大村「トオル、泣くのはよせ。君だって、MACの隊員の仕事の意味が分かってる筈じゃないか」
トオル「わからないよ…!隊長は、どんな怪獣だって全部敵だと思ってるじゃないか…」
百子「トオルちゃん…」
悲しみに満ちた目でダンを睨むトオル。
トオル「ギロは地球では何も悪い事はしなかった…攻撃したのはいつもMACの方が先だったじゃないか!僕はもうMACなんかいらない、レオもいらないよ!」
大村「トオル、君は確かに星獣と仲良くできた。そして広い宇宙に、平和で優しい怪獣がいる事を知った…それだけでも大発見じゃないか。俺ら大人もね、君から大事なことを教わったと思ってるんだよ」
トオル「だけど、だけどギロは死んじゃったじゃないか、やっぱり僕は、ギロと一緒に宇宙へ行けば良かったんだ」
顔を見合わせるダンとゲン。そしてダンは…
ダン「トオル君、私からのお願いだ。ギロを生き返らせたらMACを許してくれるか?」
トオル「えっ、生き返る?本当に、ギロは生き返るの?」
ダン「但し、一つだけ条件がある。例え生き返っても、怪獣を地球に置く事は許されない…ギロ星獣には宇宙へ帰ってもらうが、いいか」
ゲンは丘の上へ登り、レオに変身。そして目から出すリライブ光線をギロに照射。ギロの目は光り、角も再び生えた。
立ち上がったギロは元気いっぱいに動き回ると、トオルと握手をしてレオのもとへ駆け寄る。ギロを掬い上げたレオはビームランプから出す緑の光線で、ギロを光に包む。

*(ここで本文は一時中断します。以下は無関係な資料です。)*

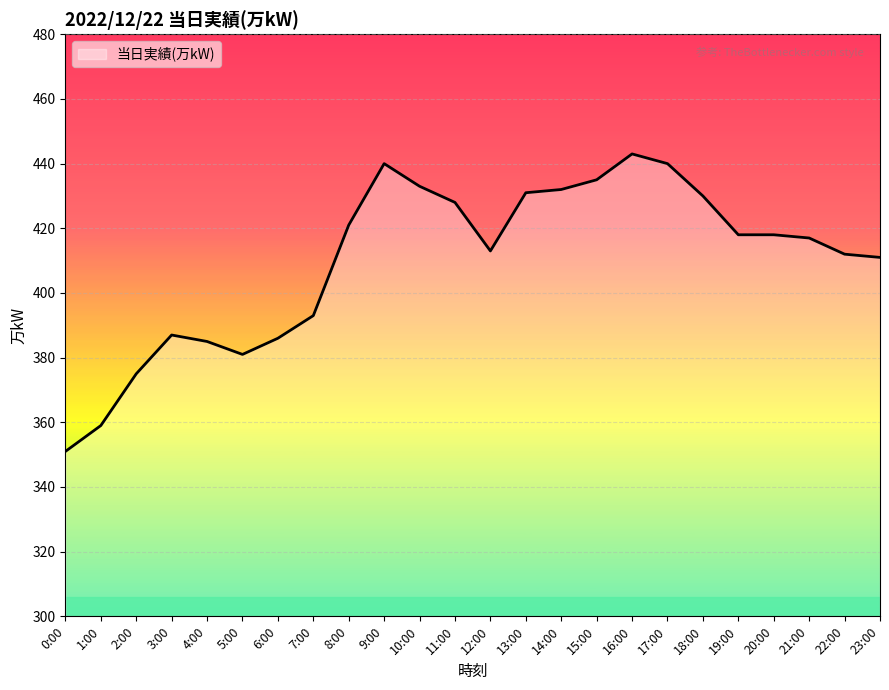

What position from the left is 23:00?

24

トオルはギロに降りてくる様呼びかけるが、ダンに止められる。
ダン「トオル君!私は君とギロ星獣の友情に打たれた…君は怪獣を愛し、怪獣もまた君を愛する事を覚えた!トオル君、ギロにこの美しい気持ちを持って、宇宙へ帰ってもらおうじゃないか」
ギロを乗せて飛び立つレオ。大きく手を振って、トオルは叫ぶ。
トオル「ギロー!!さようなら、また来てねーっ!!!」
辺りが夕焼けに包まれても、トオルは手を振っていた…
余談
レオの変身ポーズがまた変わっている。
序盤の怪獣ショーになぜかファイヤーマン怪獣のドリゴンがいるのはご愛嬌。
等身大のギロのスーツは巨大化後に比べて角が短く、赤いエプロンを巻いている。
ダンは「怪獣を地球に置く事は許されない」と言っているが、厳密にはギロが宇宙怪獣だからと思われ、前作や前々作では倒されも宇宙に連れ出されもせず最後まで地球で生存した怪獣もいる(ウーは出自からして「生きている」と言っていいかは微妙だが…)。

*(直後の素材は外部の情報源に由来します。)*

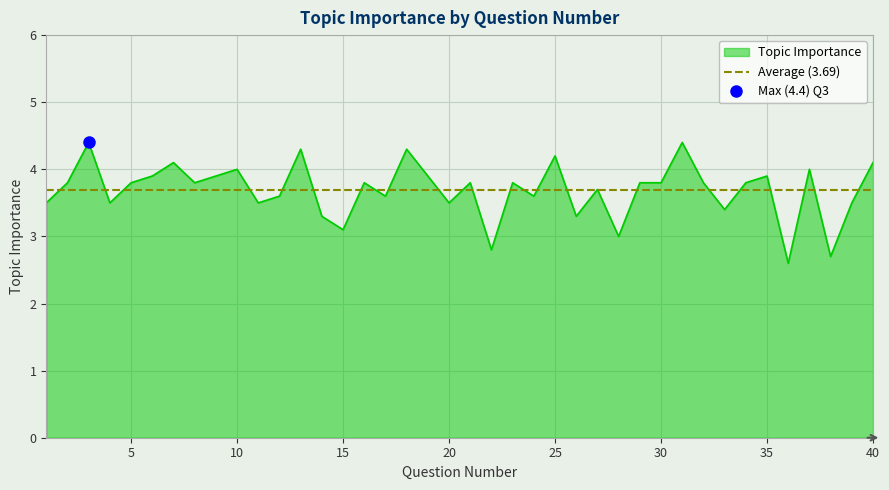

At which category does the data reach its first local valley?

4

ギロが本当に優しい怪獣だったのかは不明だが、後の再編集ビデオや雑誌などでは「トオルに催眠術をかけてボディーガードの様に扱った」だの「ギロ星を追放された流れ者」だの「宇宙犯罪者」だのとまるでダンの推測が正しかったかのような記述が多い。トオルも「攻撃したのはMACの方が先だった」と言ったが、最初の場面をよく見てみるとゲンはトオルが怪獣と一緒にいるので追いかけただけなのにギロの方が先に攻撃しているし、2度目の戦いでもいきなり巨大化して現れており破壊活動を働こうとしたらMACがすぐ駆けつけたように見える。そもそもダンはただの防衛チームの隊長ではなくウルトラセブンであり、彼は善良な怪獣がいる事を熟知している筈なので、悲しきかなこの話はギロは本来悪者だったと解釈した方がしっくりくる話だったりする。
尚、次作ではギロ星人が登場するが、彼らがギロ星獣と同郷かは不明。
劇中、ギロとの戦闘シーンで2回もOPテーマが流れている。
トオルの夢の中で、ギロと遊ぶシーンのバックは『ウルトラセブン』のOPバックの流用。BGMは前作『ウルトラマンタロウ』第39話で使われたものと同じくモンパルナスからの流用しており、『仮面ライダーX』でも流用されている。
トオルが「僕はもうMACなんかいらない」と言っていたが、後に第40話で本当にその通りになってしまった。
レオとギロが戦ったのは朝だったのに、何故か最後のシーンは夕焼けになっていた。